居心地の良い雪洞を掘ろうと思うと、慣れていても1時間くらいかかりますし、実際にビバークするときにはご飯を食べたり寝る準備をしたりまだまだやることがたくさん残っています。
体力の余裕を残して早めにビバークする決断をすることをお忘れなく。これはどんな泊まり方をするにしてもとても大事なことです。
①場所選び
斜度がある程度ある斜面の方が掘った雪を捨てやすいため、掘りやすいです。プローブで積雪深を確認して、目的の大きさが掘れるか確認しましょう。だいたい2mあれば安心して掘れます。雪崩のリスクのない場所かどうかも忘れずに確認しましょう。
②入口を掘る
どんな風に掘るかおおよその目安を雪面につけ、入口の部分を掘ります。
③掘り広げる
十分な壁や天井の厚みが確保できるところまで掘ったら、中に部屋ができるように掘り広げていきます。
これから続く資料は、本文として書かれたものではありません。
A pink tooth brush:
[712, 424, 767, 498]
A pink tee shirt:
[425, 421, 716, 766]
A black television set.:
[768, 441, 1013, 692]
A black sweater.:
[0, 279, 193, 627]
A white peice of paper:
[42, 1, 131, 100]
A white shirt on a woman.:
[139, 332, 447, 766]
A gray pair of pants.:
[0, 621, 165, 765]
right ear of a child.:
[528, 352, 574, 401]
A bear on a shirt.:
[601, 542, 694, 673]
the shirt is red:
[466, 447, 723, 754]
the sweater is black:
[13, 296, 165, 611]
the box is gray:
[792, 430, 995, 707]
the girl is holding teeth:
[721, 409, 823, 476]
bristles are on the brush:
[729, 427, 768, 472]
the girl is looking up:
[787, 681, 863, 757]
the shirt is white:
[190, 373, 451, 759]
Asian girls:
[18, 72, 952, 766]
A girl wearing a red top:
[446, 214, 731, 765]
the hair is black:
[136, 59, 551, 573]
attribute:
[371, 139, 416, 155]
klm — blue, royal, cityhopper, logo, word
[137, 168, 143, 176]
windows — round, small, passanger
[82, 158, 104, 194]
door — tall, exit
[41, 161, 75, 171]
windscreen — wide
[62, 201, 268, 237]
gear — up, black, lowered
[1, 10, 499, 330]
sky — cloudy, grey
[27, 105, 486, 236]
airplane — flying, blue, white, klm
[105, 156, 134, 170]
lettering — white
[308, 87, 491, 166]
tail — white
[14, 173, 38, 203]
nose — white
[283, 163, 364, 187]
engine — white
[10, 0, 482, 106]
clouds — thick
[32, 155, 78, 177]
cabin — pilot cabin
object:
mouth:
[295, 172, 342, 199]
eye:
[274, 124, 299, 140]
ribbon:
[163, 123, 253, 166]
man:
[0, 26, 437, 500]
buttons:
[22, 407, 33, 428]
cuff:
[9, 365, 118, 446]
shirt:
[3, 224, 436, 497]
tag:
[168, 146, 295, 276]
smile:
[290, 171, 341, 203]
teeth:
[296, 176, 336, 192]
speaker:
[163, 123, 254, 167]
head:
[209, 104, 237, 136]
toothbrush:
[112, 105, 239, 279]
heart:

壁や天井の厚さは、外の光が透けて見えない程度にしましょう。もし天井を薄くしすぎてしまったら、雪を天井に押しつけて補強しましょう(さらさらの雪だとできないので注意)。
④最後に一工夫
雪洞の中に人が入り、ちょっとした煮炊きをしたりすると、雪洞の壁が融けてきます。このときに天井がでこぼこしていると、出っ張ったところから溶けた水が垂れてきます。これを防いで、壁に沿って水が流れていくように、できるだけ天井をショベルやコッヘルで細かく削って平らにします。ウェアを着た背中で押してならすのもよいです。
写真のように部屋の部分は出入り口から一段あげておくのも大事なポイントで、冷気が部屋に溜まりにくくなります。靴を履くなどの作業もしやすくなります。
最後に入口を雪のブロックやツェルトで塞いで、冷たい風が流れ込まないように、暖かい空気が外に逃げないようにしましょう。